Поначалу все так и происходило. До того самого момента, пока Лигачев не задал привычный безответный вопрос.
Здесь и начался кавардак . Неожиданно Ельцин поднимает руку. Лигачев как будто не замечает его, хотя секретарь МГК сидит прямо напротив, пятый в третьем ряду. Даже Горбачев вынужден одернуть председательствующего.
«ГОРБАЧЕВ: У товарища Ельцина есть вопрос.

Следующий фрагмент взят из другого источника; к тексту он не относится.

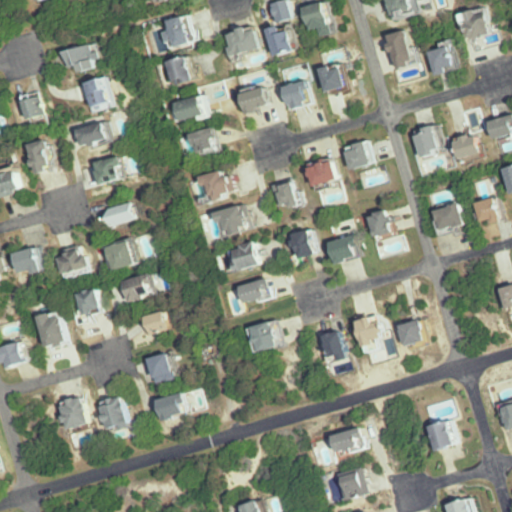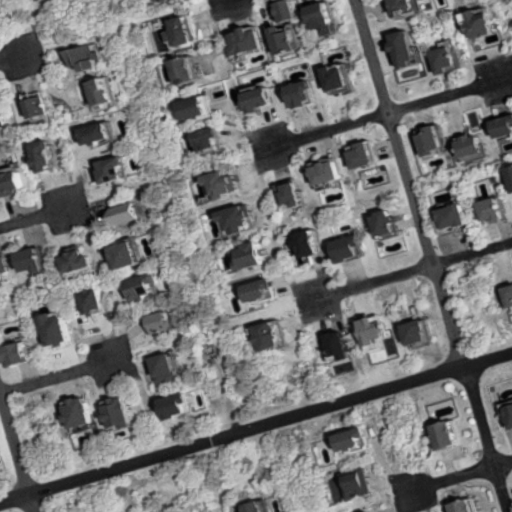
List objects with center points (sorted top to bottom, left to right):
building: (51, 2)
building: (167, 2)
building: (412, 9)
building: (327, 16)
building: (490, 30)
building: (189, 33)
building: (294, 43)
building: (253, 44)
building: (412, 51)
road: (16, 60)
building: (91, 61)
building: (454, 62)
building: (192, 72)
building: (346, 81)
building: (108, 96)
building: (308, 97)
building: (2, 106)
building: (42, 110)
building: (202, 111)
road: (386, 113)
building: (506, 131)
building: (104, 137)
building: (439, 143)
building: (216, 144)
building: (480, 151)
building: (370, 158)
building: (53, 160)
building: (121, 173)
building: (335, 176)
building: (19, 184)
building: (229, 188)
building: (297, 196)
building: (501, 213)
building: (131, 216)
road: (37, 217)
building: (461, 220)
building: (242, 222)
building: (392, 226)
building: (315, 246)
building: (357, 252)
road: (430, 256)
building: (133, 257)
building: (258, 259)
building: (41, 263)
building: (86, 265)
road: (413, 270)
building: (7, 272)
building: (150, 290)
building: (269, 293)
building: (100, 304)
building: (168, 325)
building: (66, 331)
building: (381, 335)
building: (425, 335)
building: (276, 338)
building: (345, 348)
building: (23, 357)
building: (173, 369)
road: (59, 377)
building: (184, 409)
building: (86, 415)
building: (127, 416)
road: (256, 430)
building: (455, 435)
building: (360, 441)
building: (3, 449)
road: (16, 453)
road: (458, 476)
building: (364, 484)
building: (265, 506)
building: (472, 506)
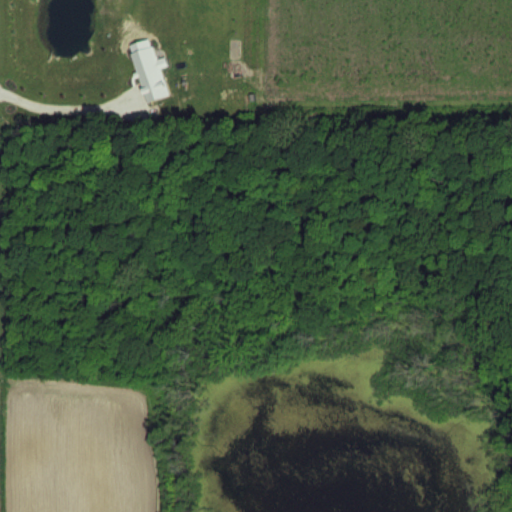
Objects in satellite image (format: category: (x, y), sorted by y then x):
road: (74, 108)
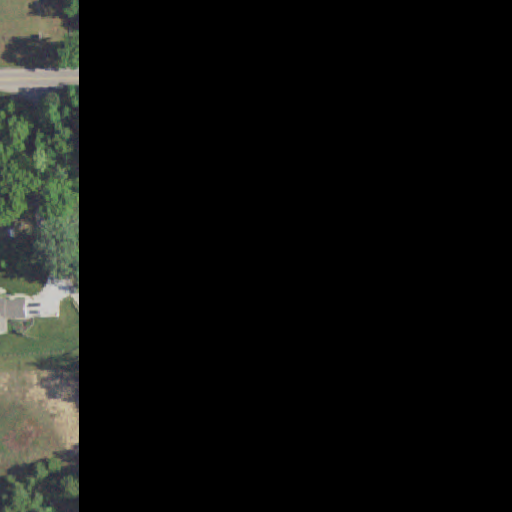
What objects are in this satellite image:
road: (319, 37)
road: (141, 39)
road: (256, 76)
building: (455, 189)
road: (501, 210)
road: (80, 299)
building: (12, 314)
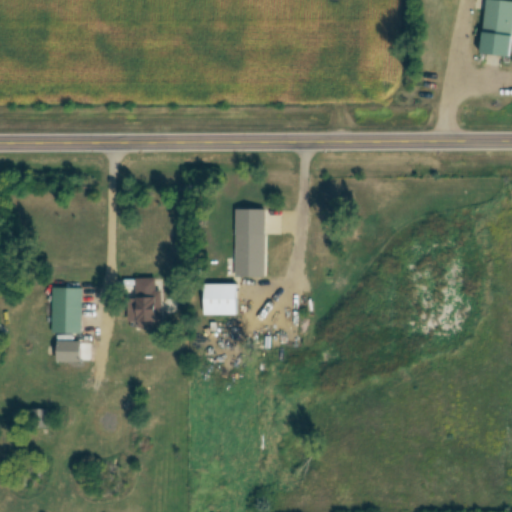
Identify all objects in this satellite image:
building: (498, 28)
road: (452, 70)
road: (256, 142)
road: (304, 204)
road: (111, 233)
building: (280, 245)
building: (222, 300)
building: (150, 302)
building: (68, 311)
building: (29, 474)
building: (115, 480)
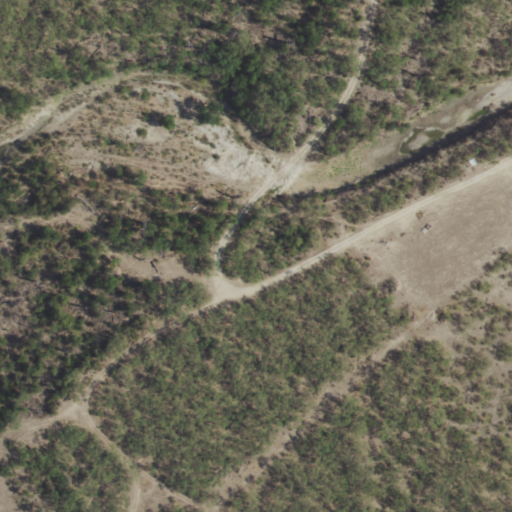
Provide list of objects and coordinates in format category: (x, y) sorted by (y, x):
road: (201, 146)
river: (249, 152)
road: (198, 308)
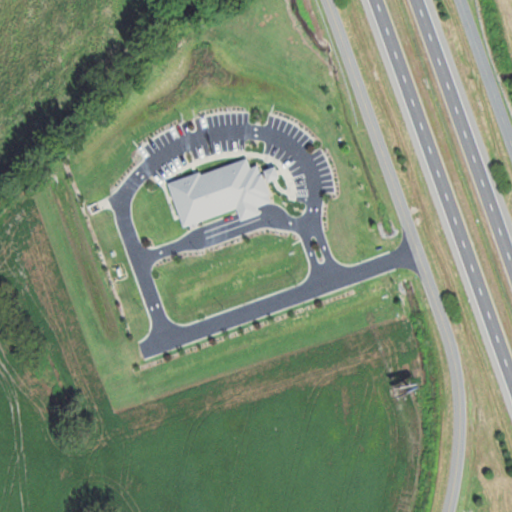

ЛИГАЧЕВ (по-прежнему не замечая руки Ельцина): Есть ли необходимость открывать прения?
ГОЛОСА ИЗ ЗАЛА: Нет! Нет!
ЛИГАЧЕВ: Нет.
ГОРБАЧЕВ (настойчиво): У товарища Ельцина есть какое-то заявление».
Тут уж Егору Кузьмичу ничего не остается, кроме как предоставить слово заклятому своему врагу.
(Помните брошенное им Ельцину – насчет того, кто кого может огреть? Вот уж отлились кошке мышкины слезки.)
Борис Николаевич выходит на трибуну. Зал замер.
О чем же говорит Ельцин?
О том, что у общества «стала вера какая-то падать» к перестройке. Что с начала ее люди «реально ничего… не получили».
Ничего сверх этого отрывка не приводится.